A reader, Stephen Bauer, recently asked me via Twitter (@johnfea1) what readings I assign in my United States history survey course. This course is a staple of my teaching load at Messiah College. I teach it once a year. (In 2016-22017 I will be teaching it in the Spring semester).
Here is what the students read:
Concise edition of James Oakes, et. al, Of the People: A History of the United States, Vol. 1
John Fea, “The Power to Transform: Thinking Historically About the Past,” unpublished essay, much of which made its way in my Why Study History?: Reflecting on the Importance of the Past
James Merrell, “The Indians’ New World: The Catawba Experience,” William & Mary Quarterly 41 (October 1984), 538-565.

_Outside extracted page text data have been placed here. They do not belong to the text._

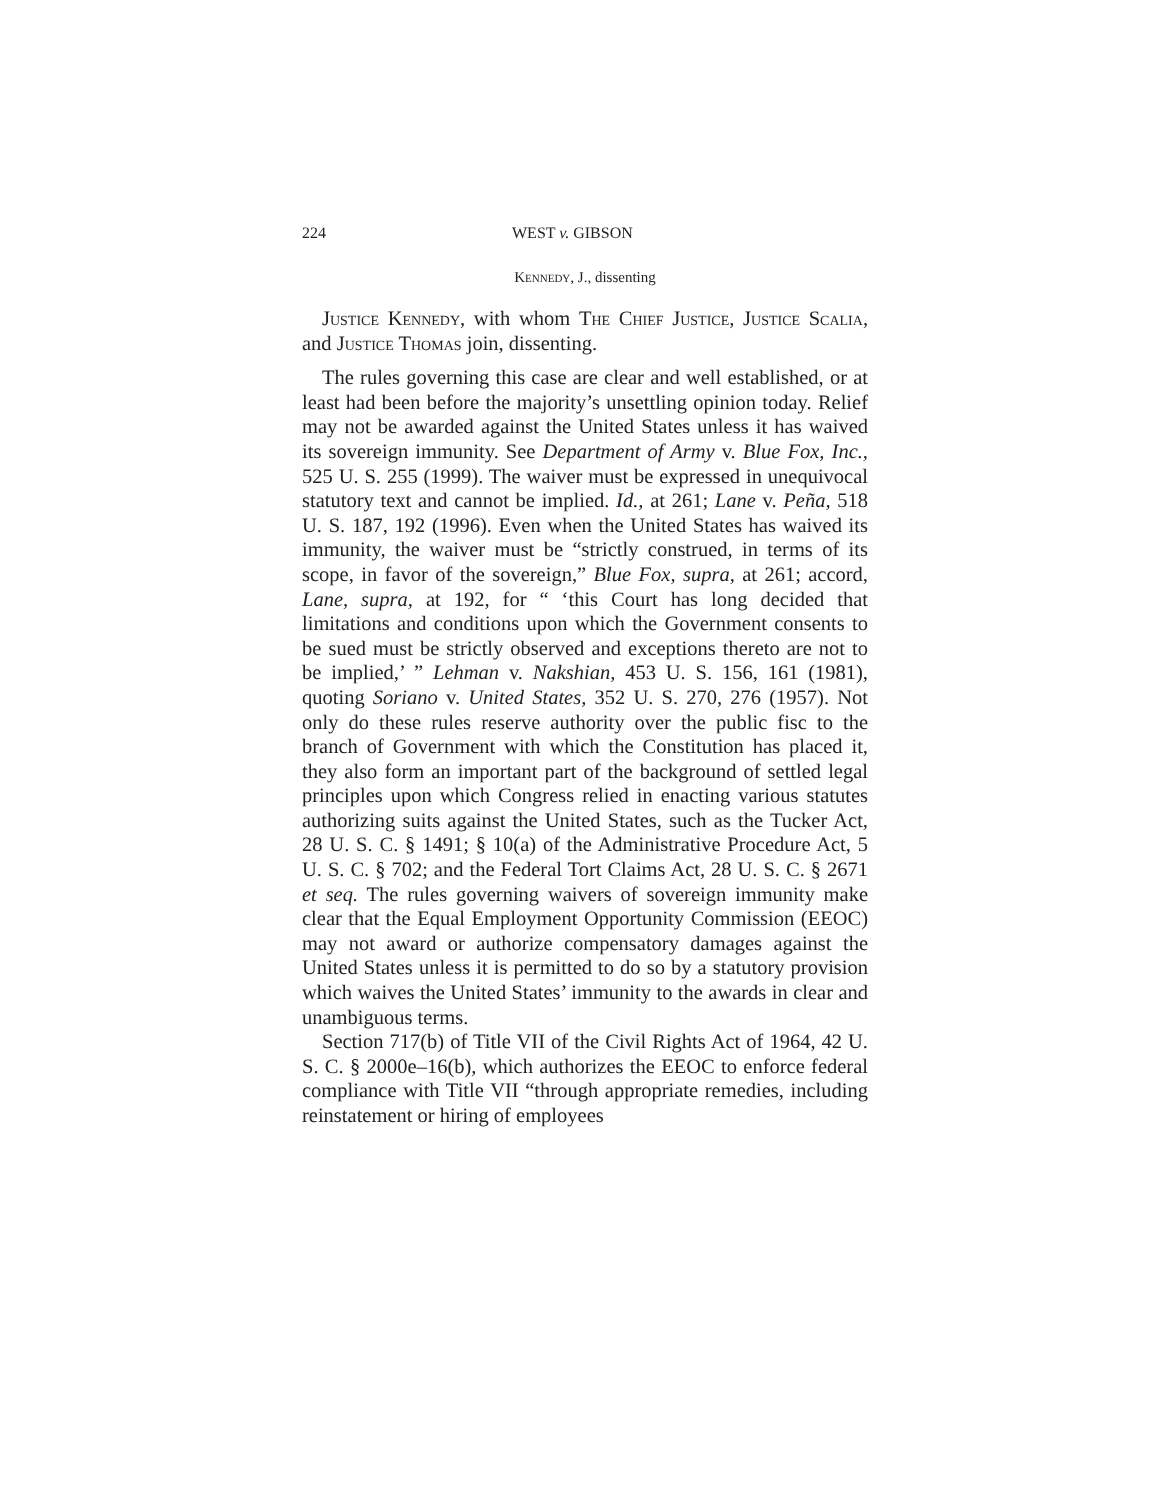224 WEST v. GIBSON
Kennedy, J., dissenting
Justice Kennedy, with whom The Chief Justice, Justice Scalia, and Justice Thomas join, dissenting.
The rules governing this case are clear and well established, or at least had been before the majority’s unsettling opinion today. Relief may not be awarded against the United States unless it has waived its sovereign immunity. See Department of Army v. Blue Fox, Inc., 525 U. S. 255 (1999). The waiver must be expressed in unequivocal statutory text and cannot be implied. Id., at 261; Lane v. Peña, 518 U. S. 187, 192 (1996). Even when the United States has waived its immunity, the waiver must be “strictly construed, in terms of its scope, in favor of the sovereign,” Blue Fox, supra, at 261; accord, Lane, supra, at 192, for “ ‘this Court has long decided that limitations and conditions upon which the Government consents to be sued must be strictly observed and exceptions thereto are not to be implied,’ ” Lehman v. Nakshian, 453 U. S. 156, 161 (1981), quoting Soriano v. United States, 352 U. S. 270, 276 (1957). Not only do these rules reserve authority over the public fisc to the branch of Government with which the Constitution has placed it, they also form an important part of the background of settled legal principles upon which Congress relied in enacting various statutes authorizing suits against the United States, such as the Tucker Act, 28 U. S. C. § 1491; § 10(a) of the Administrative Procedure Act, 5 U. S. C. § 702; and the Federal Tort Claims Act, 28 U. S. C. § 2671 et seq. The rules governing waivers of sovereign immunity make clear that the Equal Employment Opportunity Commission (EEOC) may not award or authorize compensatory damages against the United States unless it is permitted to do so by a statutory provision which waives the United States’ immunity to the awards in clear and unambiguous terms.
Section 717(b) of Title VII of the Civil Rights Act of 1964, 42 U. S. C. § 2000e–16(b), which authorizes the EEOC to enforce federal compliance with Title VII “through appropriate remedies, including reinstatement or hiring of employees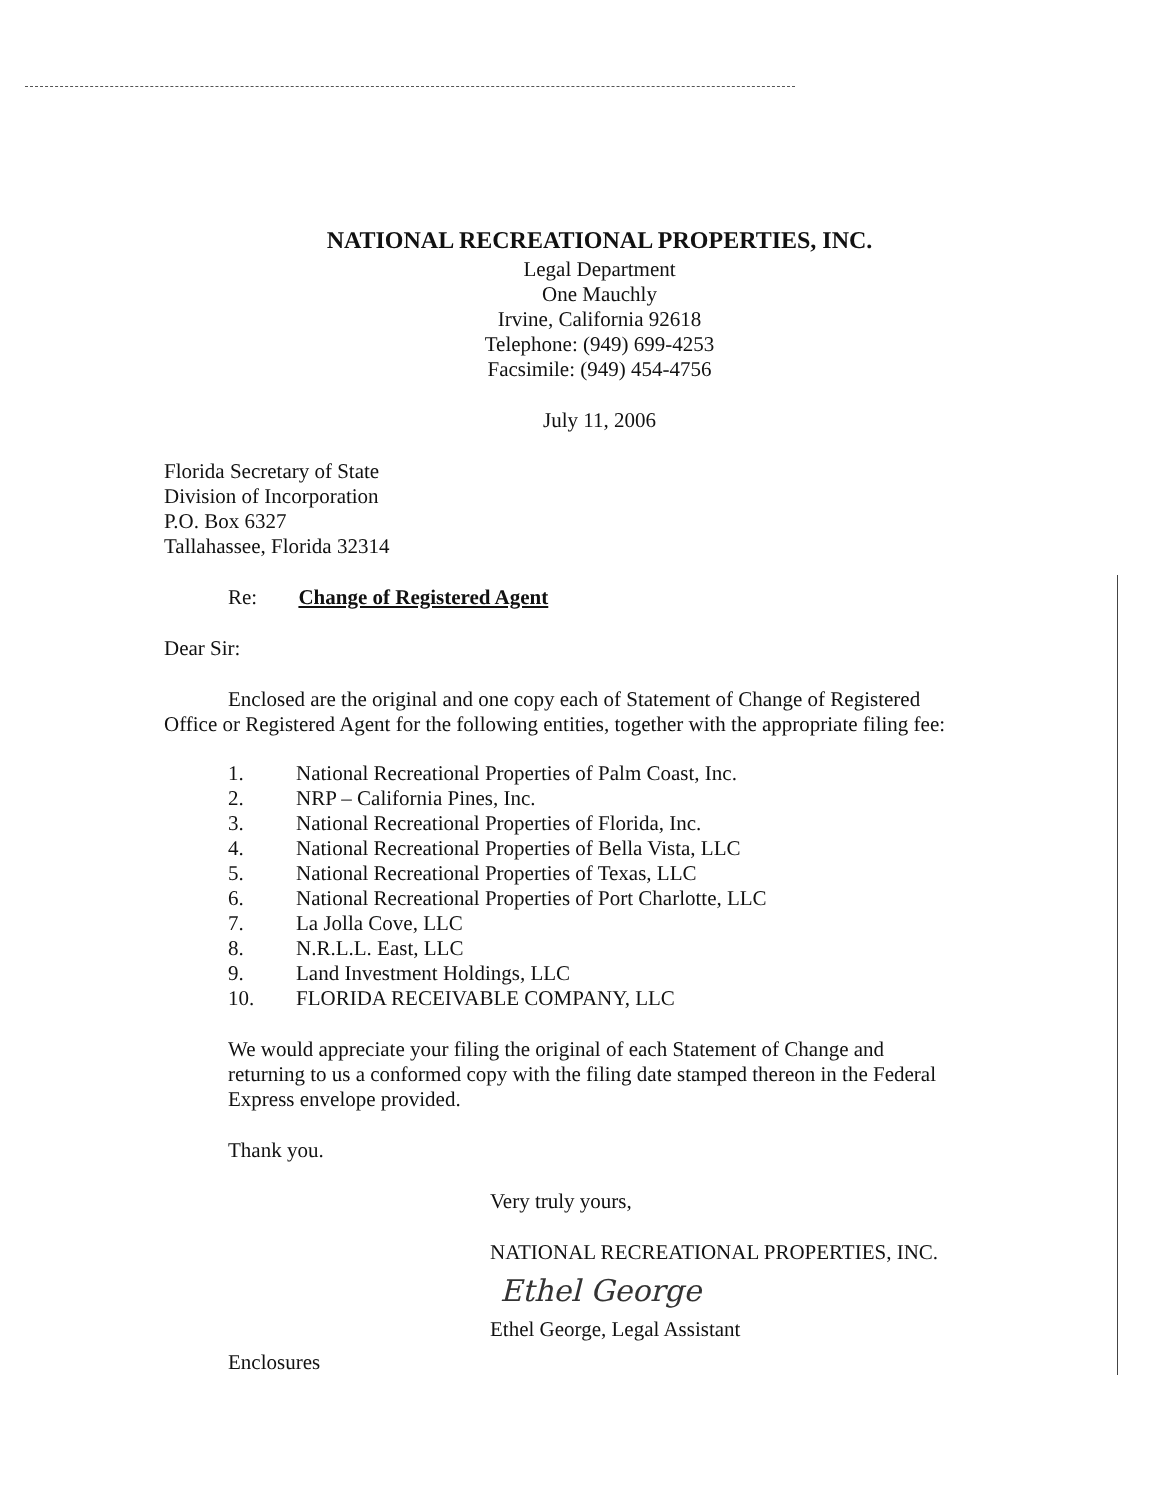NATIONAL RECREATIONAL PROPERTIES, INC.
Legal Department
One Mauchly
Irvine, California 92618
Telephone: (949) 699-4253
Facsimile: (949) 454-4756
July 11, 2006
Florida Secretary of State
Division of Incorporation
P.O. Box 6327
Tallahassee, Florida 32314
Re: Change of Registered Agent
Dear Sir:
Enclosed are the original and one copy each of Statement of Change of Registered Office or Registered Agent for the following entities, together with the appropriate filing fee:
| 1. | National Recreational Properties of Palm Coast, Inc. |
| 2. | NRP – California Pines, Inc. |
| 3. | National Recreational Properties of Florida, Inc. |
| 4. | National Recreational Properties of Bella Vista, LLC |
| 5. | National Recreational Properties of Texas, LLC |
| 6. | National Recreational Properties of Port Charlotte, LLC |
| 7. | La Jolla Cove, LLC |
| 8. | N.R.L.L. East, LLC |
| 9. | Land Investment Holdings, LLC |
| 10. | FLORIDA RECEIVABLE COMPANY, LLC |
We would appreciate your filing the original of each Statement of Change and returning to us a conformed copy with the filing date stamped thereon in the Federal Express envelope provided.
Thank you.
Very truly yours,
NATIONAL RECREATIONAL PROPERTIES, INC.
Ethel George
Ethel George, Legal Assistant
Enclosures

Trial Transcript of Anne Hutchinson, 1637
Benjamin Franklin, Autobiography, 1791
Thomas Paine, Common Sense, 1776
Declaration of Independence, 1776
United States Constitution, 1787
Laurel Thatcher Ulrich, A Midwife’s Tale (Documentary video)
William Lloyd Garrison, The Liberator, 1830s (excerpts)
Thomas Dew, The Pro-Slavery Argument, 1852 (excerpts)
George Fitzhugh, Cannibals All! Or Slaves Without Masters, 1857 (excerpts)
Frederick Douglass, Narrative, 1845
Abraham Lincoln, Second Inaugural Address, 1865
Of course these readings are supplemented with my lectures (twice a week) and discussion sections (one a week) with me and the excellent adjunct instructors who work with me in the class. (Shout out to Cathay Snyder!).